The findings were published by a Pennsylvania-based research team in the July edition of the Journal of Gerontological Nursing. The study assessed the impact of urinary incontinence on both residents and staff from the perspective of directors of nursing. Investigators surveyed more than 100 DONs between February and May 2020. 

DONs reported that CNAs, who perform the most UI product changes, spent on average 56% of their shift alone managing urinary incontinence needs such as helping residents use the toilet and changing products. They also noted that a resident’s mobility also significantly impacts the amount of time CNAs spend.

Per shift, CNAs change an average of 36.6 UI products and assist with an average of 25.5 toileting episodes, which require on average between 12 and 13 minutes per episode, the survey found. 

The nursing leaders also reported that management of incontinence can impact staff turnover, with 59.2% reporting this to be “definitely a major cause,” “probably a significant cause,” or “some cause” of CNA turnover. 

Researchers also found a treatment gap around medications for urinary incontinence among residents. DONs reported that only 14% of their residents with the condition were currently receiving medication for it. 

They said the findings highlighted the need for improved treatment and management of urinary incontinence to ease caregiver burdens. Implementing a combination of toileting programs and limiting anticholinergic medication use are areas ripe for improvement, the researchers said.

“However, residents with mobility issues requiring staff assistance for toileting may benefit from safe and efficacious medication to control urgency, allowing more time to access the toilet,” they concluded.

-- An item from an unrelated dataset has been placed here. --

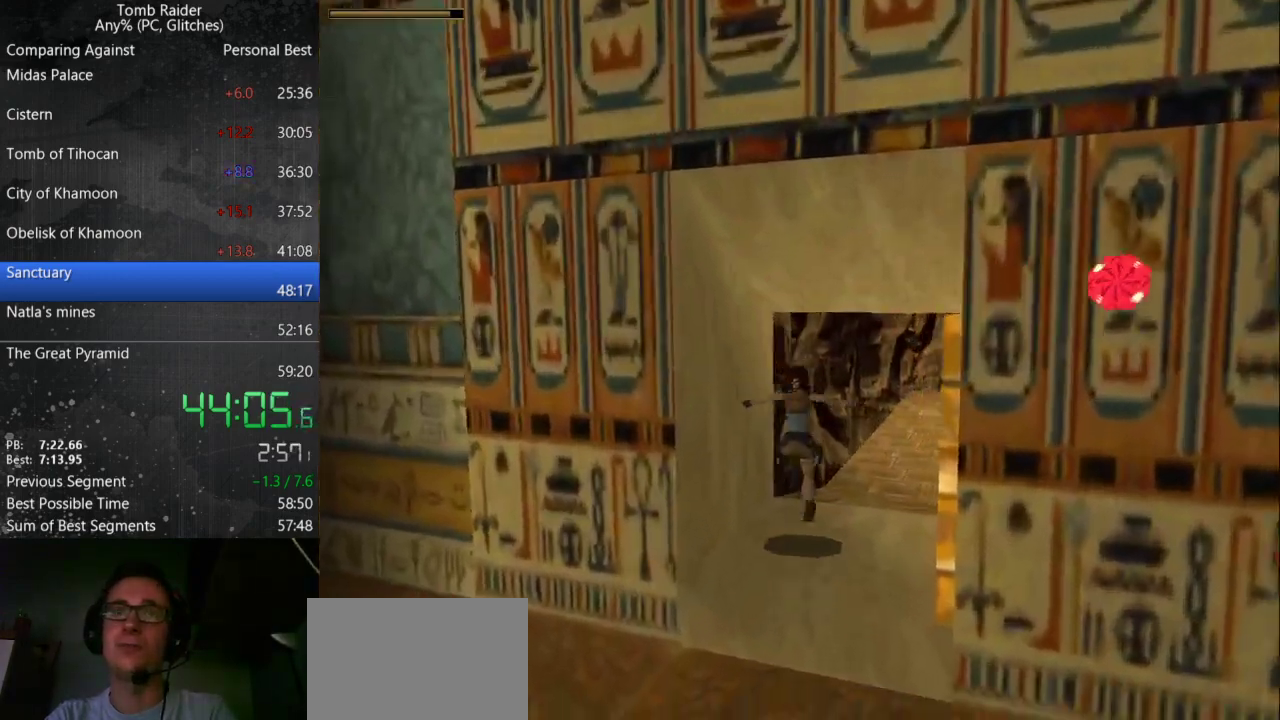
{"keys": ["up"], "events": [[500, "right", "up"]]}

“These steps can go a long way in reducing CNA stress, actively listening to their concerns, and expressing appreciation for their services. By making CNAs valued within the SNF, they are more likely to stay employed there and engaged,” lead researcher Richard G. Stefanacci, DO, told McKnight’s Long-Term Care News on Monday. 

More education was the advice offered by research investigator Diane Newman. 

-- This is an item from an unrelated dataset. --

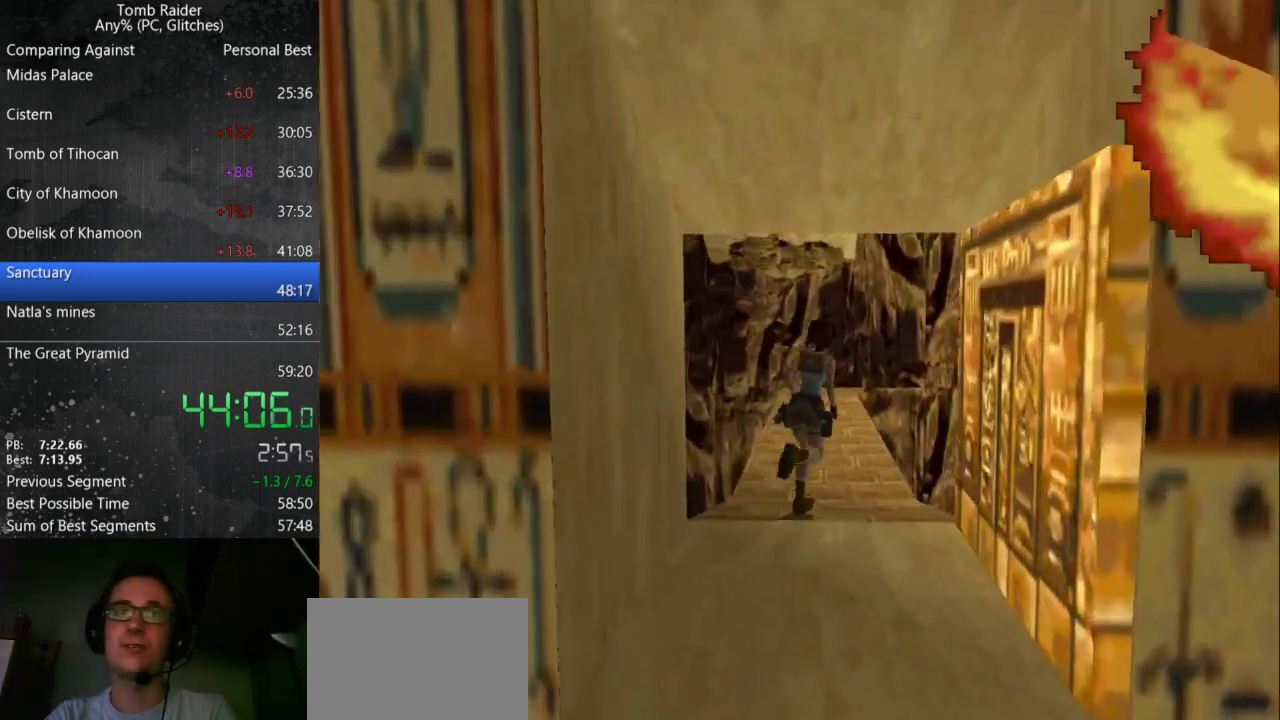
{"keys": ["right"], "events": [[133, "right", "down"], [167, "up", "up"]]}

“What we found, and other studies have shown, is that nurses [all staff] do not understand what causes incontinence or what can be done besides using absorbent products. Also, many staff feel that incontinence is to be expected in women and a normal part of aging,” she told McKnight’s Monday. “Most residents do not receive an assessment of bladder function at the time of admission to the facility and that is when a plan of care for toileting should be set in place.”